That may be the strongest defense of the safety net in a nation like the U.S., where the values of self-reliance and individualism run so deep, providing fertile soil for libertarian attacks on government assistance.

More interestingly, this logic chain offers insights into how to spur growth and innovation. In a nutshell, if we can strengthen the safety net and de-link it from employers, we'll encourage more risking taking, entrepreneurship, and job creation. 

Take healthcare as an example (which Obama didn't mention). Right now, the lack of affordable healthcare options for entrepreneurs and the self-employed stands as a formidable obstacle to striking out on one's own with a new business. That's especially true if you have a family. And if you have a preexisting condition, you're really stuck.

The Affordable Care Act takes big steps toward remedying these problems, but will likely fall short in terms of guaranteeing that the self-employed can find affordable high-quality insurance. It's time to start pushing for another round of reform that includes a public option. 

Another thing you give up in the U.S. if you go it alone is your 401(k), and the options for individuals -- like SEPs and IRAs -- are not so great because nobody is offering any kind of matching contribution.
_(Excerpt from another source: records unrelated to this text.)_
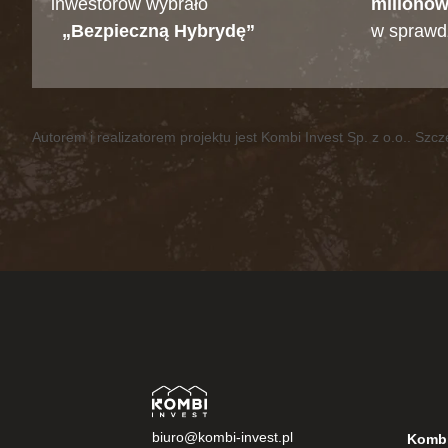
inwestorów wybrało
milionów
„Bezpieczną Hybrydę”
w sprawd
Autorem i realizatorem projektu jest Kombi Invest Sp. z o.o.. Sz
biuro@kombi-invest.pl
Kombi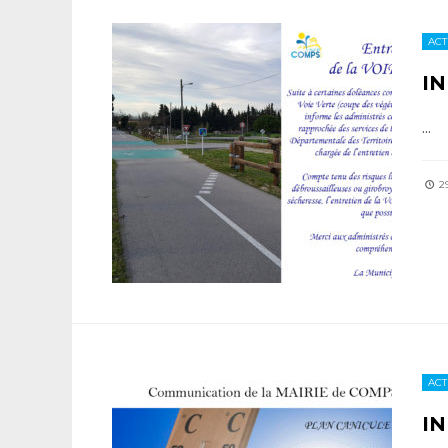
ACT
IN
...
29
ACT
IN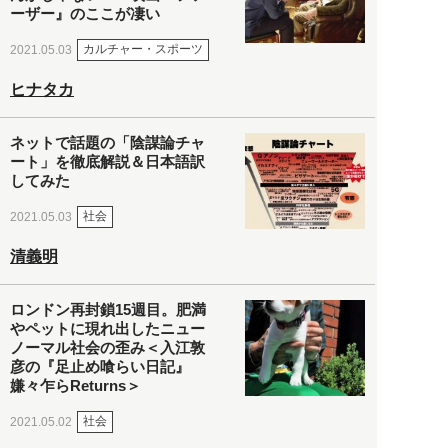
ーザー』のここが凄い
カルチャー・スポーツ
2021.05.03
ヒナタカ
ネットで話題の「陰謀論チャ
ート」を徹底解説＆日本語訳
してみた
社会
2021.05.03
清義明
ロンドン再封鎖15週目。肥満
やペットに現れ出したニュー
ノーマル社会の歪み＜入江敦
彦の『足止め喰らい日記』
嫌々乍らReturns＞
社会
2021.05.02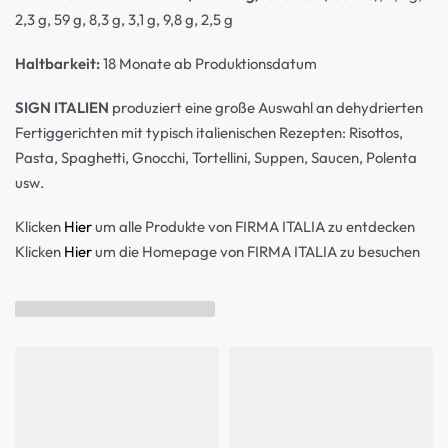
2,3 g, 59 g, 8,3 g, 3,1 g, 9,8 g, 2,5 g
Haltbarkeit:
18 Monate ab Produktionsdatum
SIGN ITALIEN
produziert eine große Auswahl an dehydrierten
Fertiggerichten mit typisch italienischen Rezepten: Risottos,
Pasta, Spaghetti, Gnocchi, Tortellini, Suppen, Saucen, Polenta
usw.
Klicken
Hier
um alle Produkte von FIRMA ITALIA zu entdecken
Klicken
Hier
um die Homepage von FIRMA ITALIA zu besuchen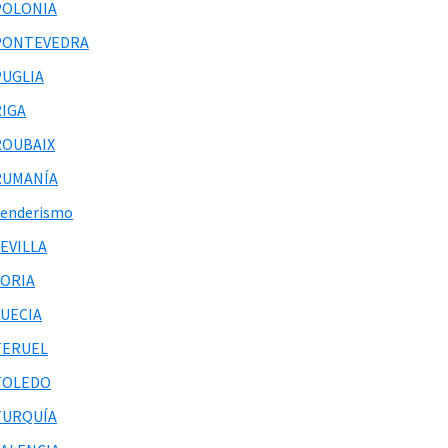
POLONIA
PONTEVEDRA
PUGLIA
RIGA
ROUBAIX
RUMANÍA
Senderismo
EVILLA
SORIA
SUECIA
TERUEL
TOLEDO
TURQUÍA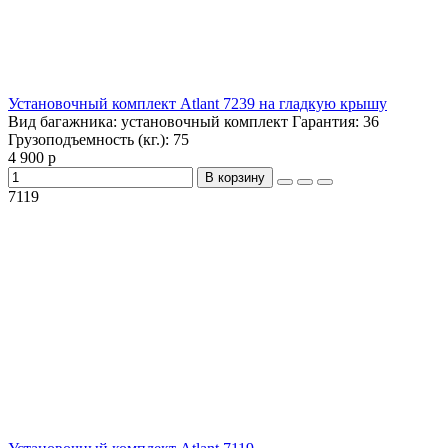
Установочный комплект Atlant 7239 на гладкую крышу
Вид багажника:
установочный комплект
Гарантия:
36
Грузоподъемность (кг.):
75
4 900 р
В корзину
7119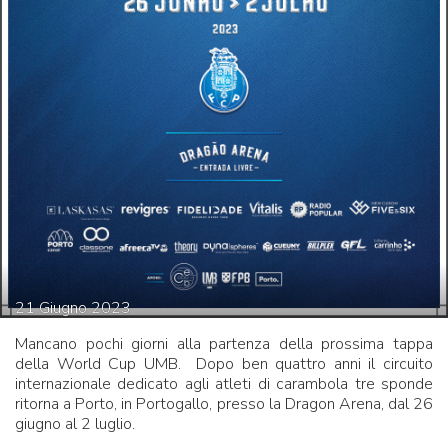
21
Giugno
2023
Mancano pochi giorni alla partenza della prossima tappa
della World Cup UMB. Dopo ben quattro anni il circuito
internazionale dedicato agli atleti di carambola tre sponde
ritorna a Porto, in Portogallo, presso la Dragon Arena, dal 26
giugno al 2 luglio.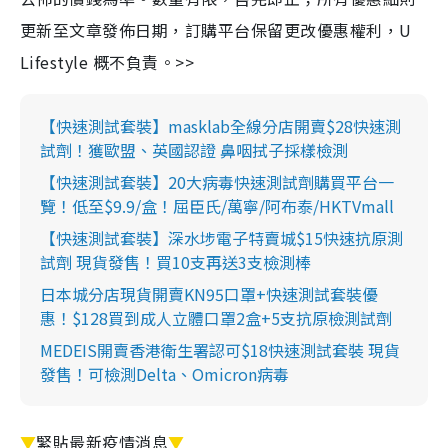
更新至文章發佈日期，訂購平台保留更改優惠權利，U
Lifestyle 概不負責。>>
【快速測試套裝】masklab全線分店開賣$28快速測
試劑！獲歐盟、英國認證 鼻咽拭子採樣檢測
【快速測試套裝】20大病毒快速測試劑購買平台一
覽！低至$9.9/盒！屈臣氏/萬寧/阿布泰/HKTVmall
【快速測試套裝】深水埗電子特賣城$15快速抗原測
試劑 現貨發售！買10支再送3支檢測棒
日本城分店現貨開賣KN95口罩+快速測試套裝優
惠！$128買到成人立體口罩2盒+5支抗原檢測試劑
MEDEIS開賣香港衛生署認可$18快速測試套裝 現貨
發售！可檢測Delta、Omicron病毒
▼
緊貼最新疫情消息
▼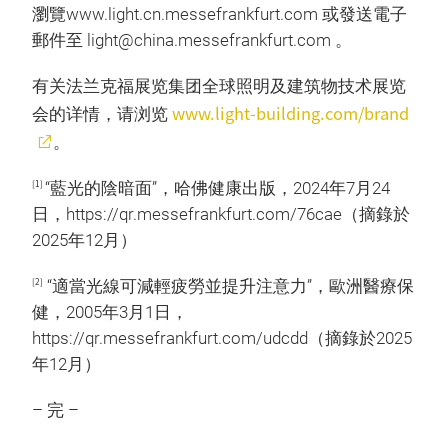
瀏覽www.light.cn.messefrankfurt.com 或發送電子
郵件至 light@china.messefrankfurt.com 。
有关法兰克福展览集团全球照明及建筑物技术展览
www.light-building.com/brand
会的详情，请浏览
。
[1]
“藍光的陰暗面”，哈佛健康出版，2024年7月24
日，https://qr.messefrankfurt.com/76cae（摘錄於
2025年12月）
[2]
“適當光線可減輕疲勞並提升注意力”，歐洲醫療保
健，2005年3月1日，
https://qr.messefrankfurt.com/udcdd（摘錄於2025
年12月）
– 完 –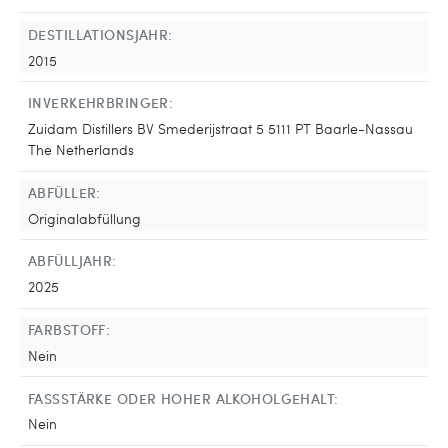
DESTILLATIONSJAHR:
2015
INVERKEHRBRINGER:
Zuidam Distillers BV Smederijstraat 5 5111 PT Baarle-Nassau
The Netherlands
ABFÜLLER:
Originalabfüllung
ABFÜLLJAHR:
2025
FARBSTOFF:
Nein
FASSSTÄRKE ODER HOHER ALKOHOLGEHALT:
Nein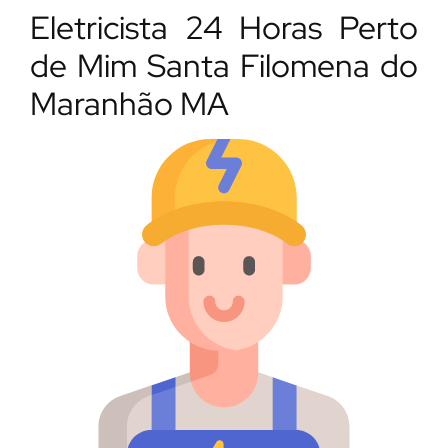
Eletricista 24 Horas Perto
de Mim Santa Filomena do
Maranhão MA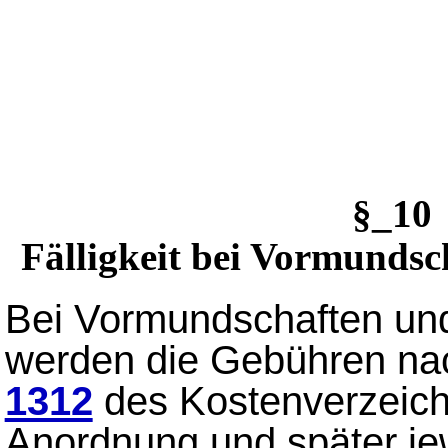
§_1
Fälligkeit bei Vormundsc
Bei Vormundschaften und
werden die Gebühren n
1312
des Kostenverzeich
Anordnung und später je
To create a society more friendly to entrepreneurs and risk-taking, we should scrap the 401(k) and create universal and portable Guaranteed Retirement Accounts where the government matches individual contributions. 

We also need to de-link the unemployment system from the workplace. Rigth now, unsuccessful entreprenuers or small business owners can't easily collect unemployment benefits -- another deterrent to rolling the dice with a start-up. 

The United States, with it's supposedly entrepreneurial culture, is actually a hostile environment in some ways for those who want to captain their own ship. I was surprised to learn that many European countries have higher rates of self-employment than the United States -- until I reflected on how much the safety net in those countries backs up people who start businesses. Of course, Europe is not business-friendly in other ways -- for example, with laws that make it hard to fire employees. 

If the United States can strengthen its safety net in key ways we can have the best of both worlds: a fair amount of economic  freedom coupled with a strong commitment to catch people when they fall. (I spelled out an agenda along these lines in an article last year in the American Prospect.)

President Obama didn't say all that yesterday. But he pointed us in the right direction.